**Task description:**
According to the news transcript, why did the administration leave Sudan out of the new travel ban?

**Extracted text:**
Today, the rogue regime also threatened to shoot down U.S. planes even if they are not over North Korean air space.

CNN's Barbara Starr joins me now at the Pentagon.

Barbara, the White House a few minutes ago called the notion that the U.S. had declared war absurd, but the Pentagon is sending a warning of its own.

BARBARA STARR, CNN PENTAGON CORRESPONDENT: Well, they are, Jake, because the problem, of course, is always the same -- escalating rhetoric on both sides and real possibility of miscalculation either by the United States or North Korea about each other's intentions. This is the absolute worry at this time.

The North Koreans making all of these statements, in fact after the U.S. flew jets off the Korean peninsula but in international air space, and the Pentagon responding on that point. The Pentagon spokesman saying, and I quote: That operation, the fly by of aircraft, that operation was conducted in international air space over international waters, so we have the right to fly, sail, and operate where legally permissible around the globe.

Make no mistake, the U.S. military pushing back very hard against the notion that it was doing anything against international law, really putting on the table that North Korea needs to back off on this point, that they can't obviously claim they have any right to shoot down U.S. planes. They can't claim that the U.S. has declared war on them. And in fact the state department also weighing in saying that, no, the U.S. has not declared war. But as the rhetoric escalates the worry about that miscalculation also is skyrocketing -- Jake.

TAPPER: All right. Barbara Starr at the Pentagon, thank you so much.

North Korea can also use President Trump's new travel ban to fan the flames if they so desired. The administration announced new restrictions, just as the old ban expired yesterday. The previous version restricted U.S. entry from six Muslim majority countries, Iran, Syria, Libya, Somalia, Yemen and Sudan. This new one drops Sudan and adds North Korea, along with Chad and Venezuela, where the ban would only affect certain officials of the government.

Unlike earlier versions, these new restrictions would be indefinite.

Let's bring in CNN's Jessica Schneider.

Jessica, groups are already lining up to challenge this latest ban. What would be the main argument be against it given that this version obviously is not specific to just Muslim majority countries?

JESSICA SCHNEIDER, CNN JUSTICE CORRESPONDENT: Well, yes, Jake, civil rights groups, they are saying that the addition of these nations are just a cover for what was always intended to be a Muslim ban and they're not holding back with their rhetoric. Some groups calling this government-sanctioned discrimination. The Council on American Islamic Relations went so far as to say that it's part of the Trump administration's, quote, ugly white supremacist agenda. The president, though, defending the process, saying that this ban is

a result of a months-long review where the security screening procedures of the countries around the world were probed and the countries, Jake, not meeting those standards, those are the eight now being restricted -- Jake.

TAPPER: And, obviously, Jessica, this new travel ban is having an effect, a big effect on a pending Supreme Court case.

SCHNEIDER: Yes. You know, the Supreme Court was slated to hear arguments on the previous travel ban on October 10th, well, that has now been delayed so the government and the parties in opposition can file briefs addressing this latest travel ban. But all indications are that the Supreme Court could decide that the whole case now is moot because of this new ban. And that would send people fighting this latest ban back to the lower courts where this whole legal process is likely to play out yet again -- Jake.

TAPPER: And the Trump administration did not include Sudan in this new travel ban. Why not?

SCHNEIDER: Right. The administration is saying that Sudan met all of the security standards during that two month review. So, they decided it no longer needed to be on the list. And instead, they added Chad, because it didn't properly screen for terrorists or share its information with other countries.

**Source information:**

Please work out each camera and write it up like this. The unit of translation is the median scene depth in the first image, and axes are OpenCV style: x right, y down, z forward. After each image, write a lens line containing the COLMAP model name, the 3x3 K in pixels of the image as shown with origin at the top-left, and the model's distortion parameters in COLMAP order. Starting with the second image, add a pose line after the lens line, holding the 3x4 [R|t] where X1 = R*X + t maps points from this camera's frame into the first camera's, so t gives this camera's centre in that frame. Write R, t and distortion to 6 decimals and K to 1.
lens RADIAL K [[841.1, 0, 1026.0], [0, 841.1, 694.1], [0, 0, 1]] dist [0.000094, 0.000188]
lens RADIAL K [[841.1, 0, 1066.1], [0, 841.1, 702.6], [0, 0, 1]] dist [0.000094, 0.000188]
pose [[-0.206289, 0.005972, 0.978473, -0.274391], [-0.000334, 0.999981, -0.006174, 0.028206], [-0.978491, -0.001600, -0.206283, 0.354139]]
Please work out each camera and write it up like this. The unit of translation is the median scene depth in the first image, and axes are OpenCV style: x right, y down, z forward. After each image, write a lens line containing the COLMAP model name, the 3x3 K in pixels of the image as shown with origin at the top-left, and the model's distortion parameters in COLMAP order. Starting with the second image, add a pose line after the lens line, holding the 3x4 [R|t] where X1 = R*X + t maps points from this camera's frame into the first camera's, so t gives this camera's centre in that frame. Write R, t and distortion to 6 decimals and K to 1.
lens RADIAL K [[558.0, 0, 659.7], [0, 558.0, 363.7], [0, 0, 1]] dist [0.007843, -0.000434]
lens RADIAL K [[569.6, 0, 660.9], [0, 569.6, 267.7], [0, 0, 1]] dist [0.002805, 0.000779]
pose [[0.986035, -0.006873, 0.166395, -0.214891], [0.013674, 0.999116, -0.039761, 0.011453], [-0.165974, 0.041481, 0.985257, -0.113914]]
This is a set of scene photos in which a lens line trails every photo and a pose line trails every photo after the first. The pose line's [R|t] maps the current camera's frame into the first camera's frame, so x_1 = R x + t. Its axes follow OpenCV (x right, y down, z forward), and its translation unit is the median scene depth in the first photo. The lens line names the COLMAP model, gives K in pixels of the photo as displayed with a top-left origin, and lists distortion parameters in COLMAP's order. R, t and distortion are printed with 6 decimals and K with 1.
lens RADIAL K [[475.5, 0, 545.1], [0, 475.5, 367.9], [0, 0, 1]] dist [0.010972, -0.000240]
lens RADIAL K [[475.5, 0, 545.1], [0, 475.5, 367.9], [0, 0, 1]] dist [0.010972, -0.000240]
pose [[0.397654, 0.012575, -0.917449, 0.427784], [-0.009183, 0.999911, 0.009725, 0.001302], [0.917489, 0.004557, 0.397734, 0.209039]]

**Your response:**
The administration said Sudan met all of the security standards during the two-month review, so it no longer needed to be on the list.